Indeed, the report, published on June 21 and titled “Are Blockchains Decentralized? Unintended Centralities in Distributed Ledgers,” has discovered that “a subset of participants can garner excessive, centralized control over the entire system.”
The study, which focuses on Bitcoin (BTC) and Ethereum (ETH), was carried out by the security research firm Trail of Bits under the direction of the Pentagon’s Defense Advanced Research Projects Agency (DARPA).
According to the report:
“The number of entities sufficient to disrupt a blockchain is relatively low: four for Bitcoin, two for Ethereum, and less than a dozen for most PoS networks.”
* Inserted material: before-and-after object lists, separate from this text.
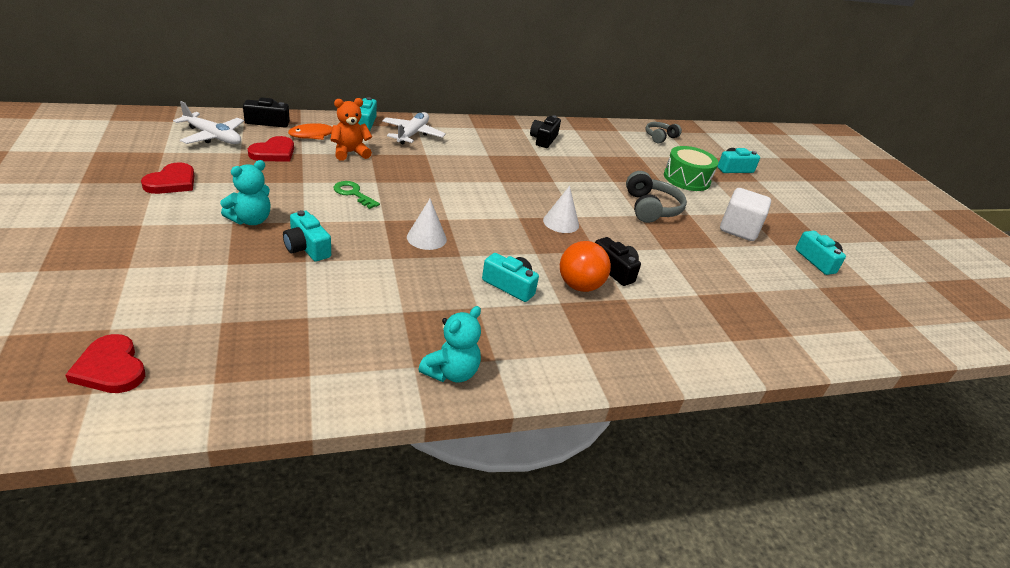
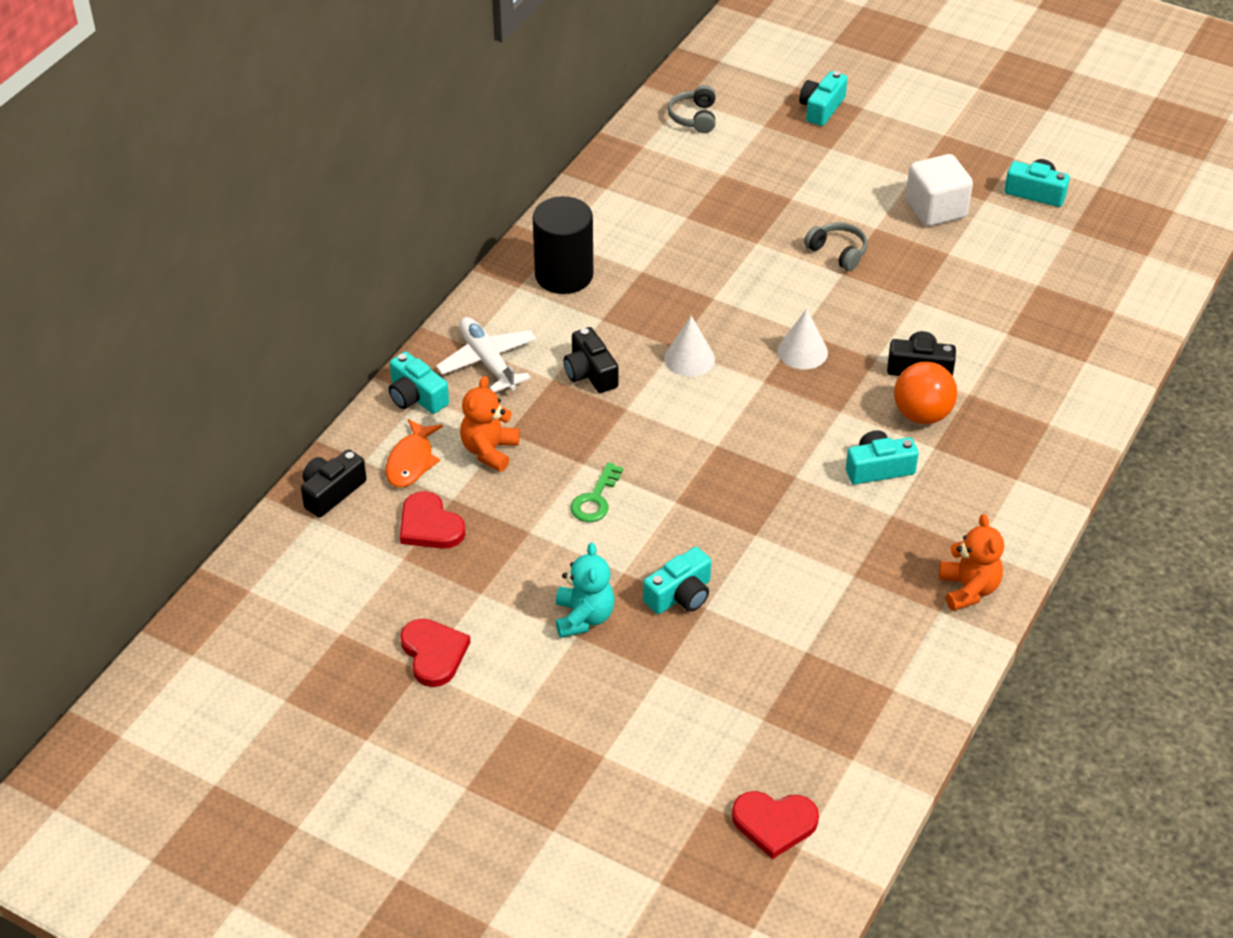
camera: 40 degrees left, 10 degrees up
white plane [173,101,244,144] -> none
red heart [248,136,294,162] -> red heart turned 150 degrees clockwise [400,491,466,549]
turquoise camera [283,210,331,261] -> turquoise camera turned 45 degrees counterclockwise [643,547,711,614]
green key [333,181,380,209] -> green key turned 60 degrees counterclockwise [571,462,623,522]
white cone [407,199,447,250] -> white cone moved to [664,316,715,377]
turquoise teddy bear [418,306,481,383] -> orange teddy bear [939,514,1004,611]
black camera [530,115,561,148] -> black camera moved to [564,327,618,393]
grey headphones [626,171,687,223] -> grey headphones [804,222,868,271], size x0.65
green drum [664,146,719,191] -> none
none -> black cylinder [533,196,593,294]

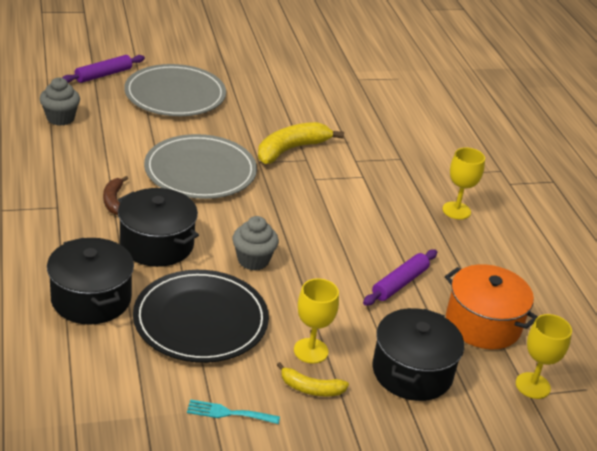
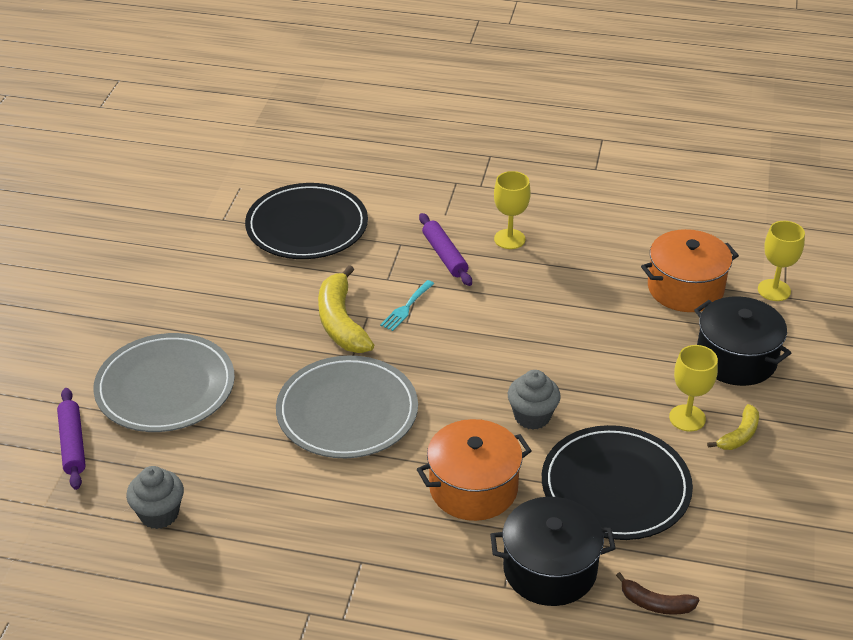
camera: 60 degrees left, 5 degrees up
brown banana [103,176,128,215] -> brown banana moved to [616,572,699,615]
black pot [118,188,199,267] -> orange pot [417,419,532,521]
turquoise fork [187,399,280,424] -> turquoise fork moved to [380,280,434,331]
purple rolling pin [363,249,437,306] -> purple rolling pin moved to [419,213,472,286]
none -> black plate [245,183,368,259]

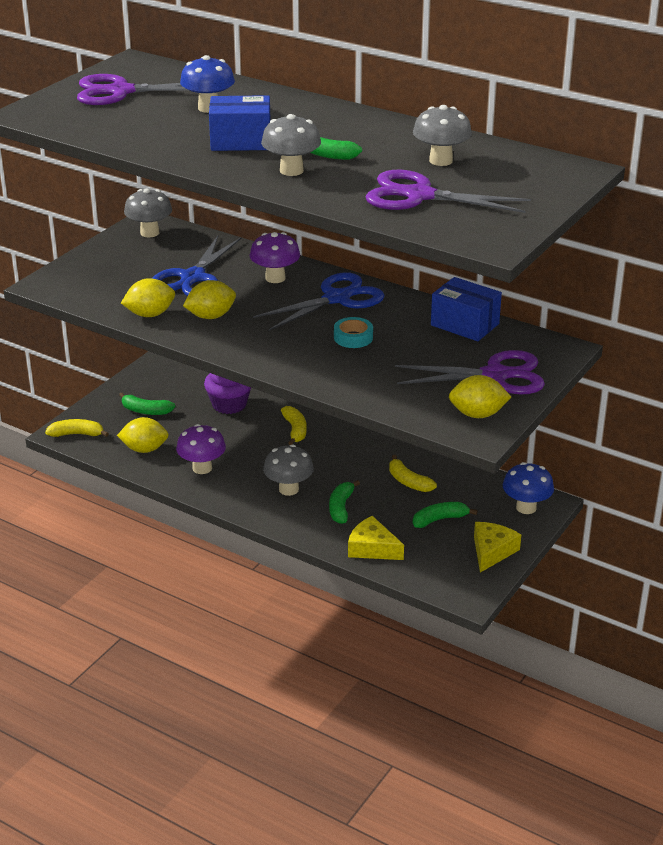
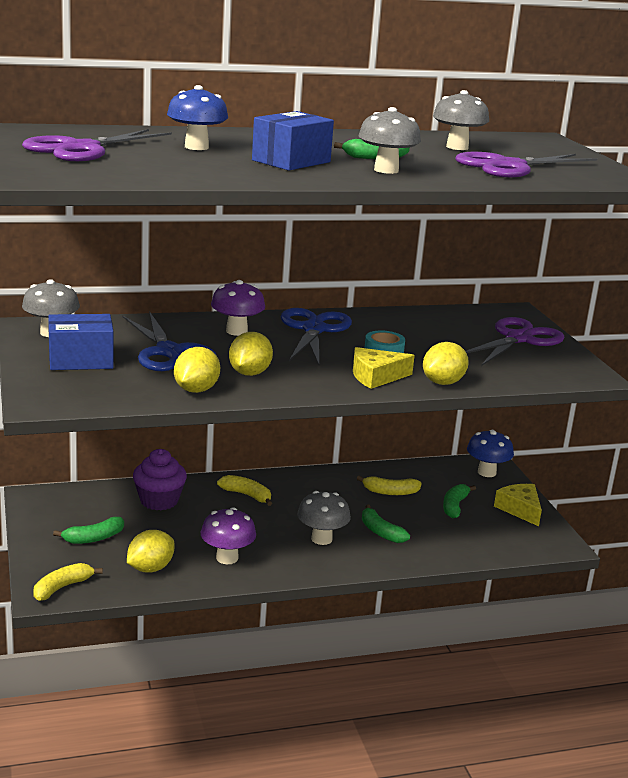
camera: 50 degrees left, 10 degrees down
yellow cheese [348,516,404,560] -> yellow cheese moved to [353,347,415,389]
blue box [431,277,502,341] -> blue box moved to [48,314,114,370]
yellow lemon [449,375,511,418] -> yellow lemon moved to [423,342,469,385]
Moreover, the report said that “of all Bitcoin traffic, 60% traverses just three ISPs,” referring to internet service providers. On top of that, “the vast majority of Bitcoin nodes appear to not participate in mining and node operators face no explicit penalty for dishonesty.”
As the analysts warn, “deploying a new node requires only one inexpensive cloud server instance – no specialized mining hardware is necessary.” This allows for the possibility of flooding a blockchain’s consensus network with new, malicious nodes controlled by a single party in what is called a Sybil attack.
Further problems include out-of-date and unencrypted protocols and software, all of which expose the network to attacks. As the report explains:
“The safety of a blockchain depends on the security of the software and protocols of its off-chain governance or consensus mechanisms.”
The report also discovered that all the mining pools its analysts tested “either assign a hard-coded password for all accounts or simply do not validate the password provided during authentication.”
As an example, the report used the practice of the global cryptocurrency mining pool ViaBTC of seemingly assigning the password ‘123’ to all of its accounts. Another mining firm, Poolin, “seems not to validate authentication credentials at all,” whereas Slushpool “explicitly instructs its users to ignore the password field.”
According to the available data, these three mining pools account for about 25% of the Bitcoin hashrate.
Cybersecurity researchers often warn of potential crypto-related weaknesses that can lead to incidents such as the one that Finbold reported in mid-April, in which an attacker managed to steal a person’s entire collection of cryptos and non-fungible tokens (NFTs) worth over $650,000 from their MetaMask crypto wallet.